Using the listing below, retype the line bearing "wrist: (467, 580)" and each line after it, word for word, and nothing further.

#### THE INPUT ####

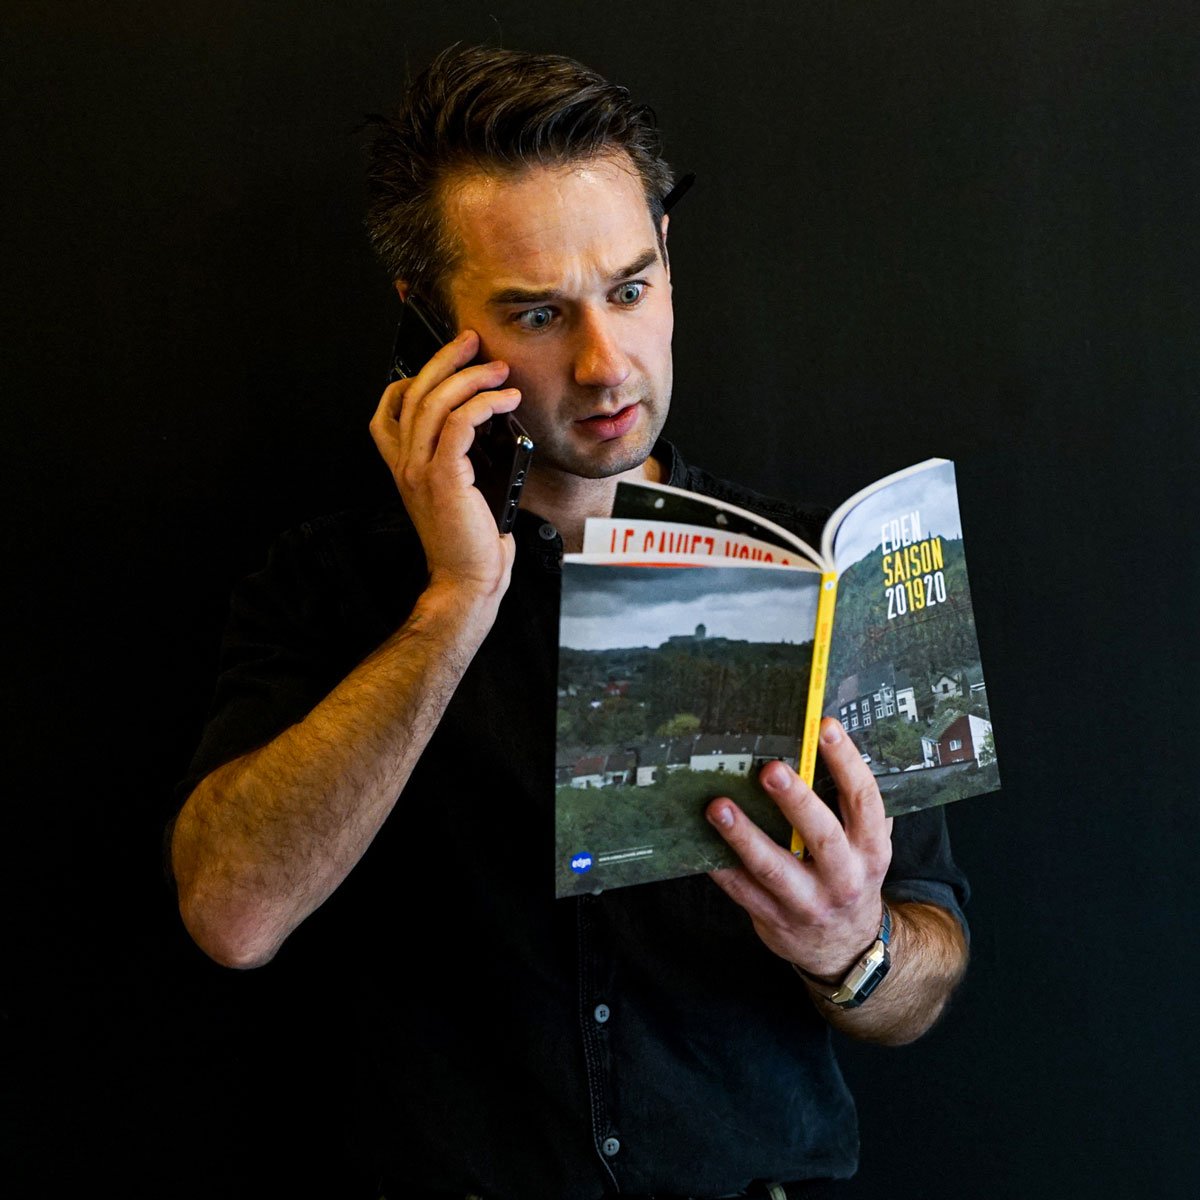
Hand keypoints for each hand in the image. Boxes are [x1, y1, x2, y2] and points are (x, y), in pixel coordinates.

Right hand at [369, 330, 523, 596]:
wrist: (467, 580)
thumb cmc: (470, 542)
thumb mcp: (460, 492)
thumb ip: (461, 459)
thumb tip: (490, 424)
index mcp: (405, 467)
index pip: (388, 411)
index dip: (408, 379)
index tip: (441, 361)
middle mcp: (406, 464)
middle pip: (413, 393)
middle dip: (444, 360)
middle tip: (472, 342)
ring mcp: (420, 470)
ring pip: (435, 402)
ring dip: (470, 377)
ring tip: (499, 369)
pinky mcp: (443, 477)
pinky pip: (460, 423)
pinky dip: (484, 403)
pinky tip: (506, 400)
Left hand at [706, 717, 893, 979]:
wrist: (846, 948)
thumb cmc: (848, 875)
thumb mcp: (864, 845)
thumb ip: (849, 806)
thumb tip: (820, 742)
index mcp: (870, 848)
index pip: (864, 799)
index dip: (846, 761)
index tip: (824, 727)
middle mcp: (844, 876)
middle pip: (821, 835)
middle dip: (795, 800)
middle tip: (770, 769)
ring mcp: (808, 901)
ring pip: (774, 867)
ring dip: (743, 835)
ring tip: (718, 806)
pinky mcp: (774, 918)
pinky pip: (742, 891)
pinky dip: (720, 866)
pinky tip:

####

> **RESPONSE TO THIS TASK**
wrist: (467, 580)
thumb cmc: (470, 542)
thumb mcp: (460, 492)
thumb ip: (461, 459)
thumb tip: (490, 424)
index mcp: (405, 467)
index pip: (388, 411)
index dip: (408, 379)
index tip: (441, 361)
middle mcp: (406, 464)
middle pip: (413, 393)
middle dip: (444, 360)
middle tip: (472, 342)
ring mcp: (420, 470)
ring pip: (435, 402)
ring dip: (470, 377)
ring tip: (499, 369)
pinky mcp: (443, 477)
pinky pip: (460, 423)
pinky dip: (484, 403)
pinky tip: (506, 400)
Left hand at [706, 717, 893, 979]:
wrist: (846, 948)
thumb cmc: (848, 875)
thumb mcp: (864, 845)
thumb ip: (849, 806)
thumb tip: (820, 742)
index mcp: (870, 848)
index pip: (864, 799)
index dip: (846, 761)
index tip: (824, 727)
middle mcp: (844, 876)
middle pip: (821, 835)
middle dip: (795, 800)
middle tip: (770, 769)
ring mcp: (808, 901)
ring pip: (774, 867)
ring dip: (743, 835)
ring tip: (718, 806)
pinky mcp: (774, 918)
pinky pip: (742, 891)
pinky dip: (720, 866)
pinky tip:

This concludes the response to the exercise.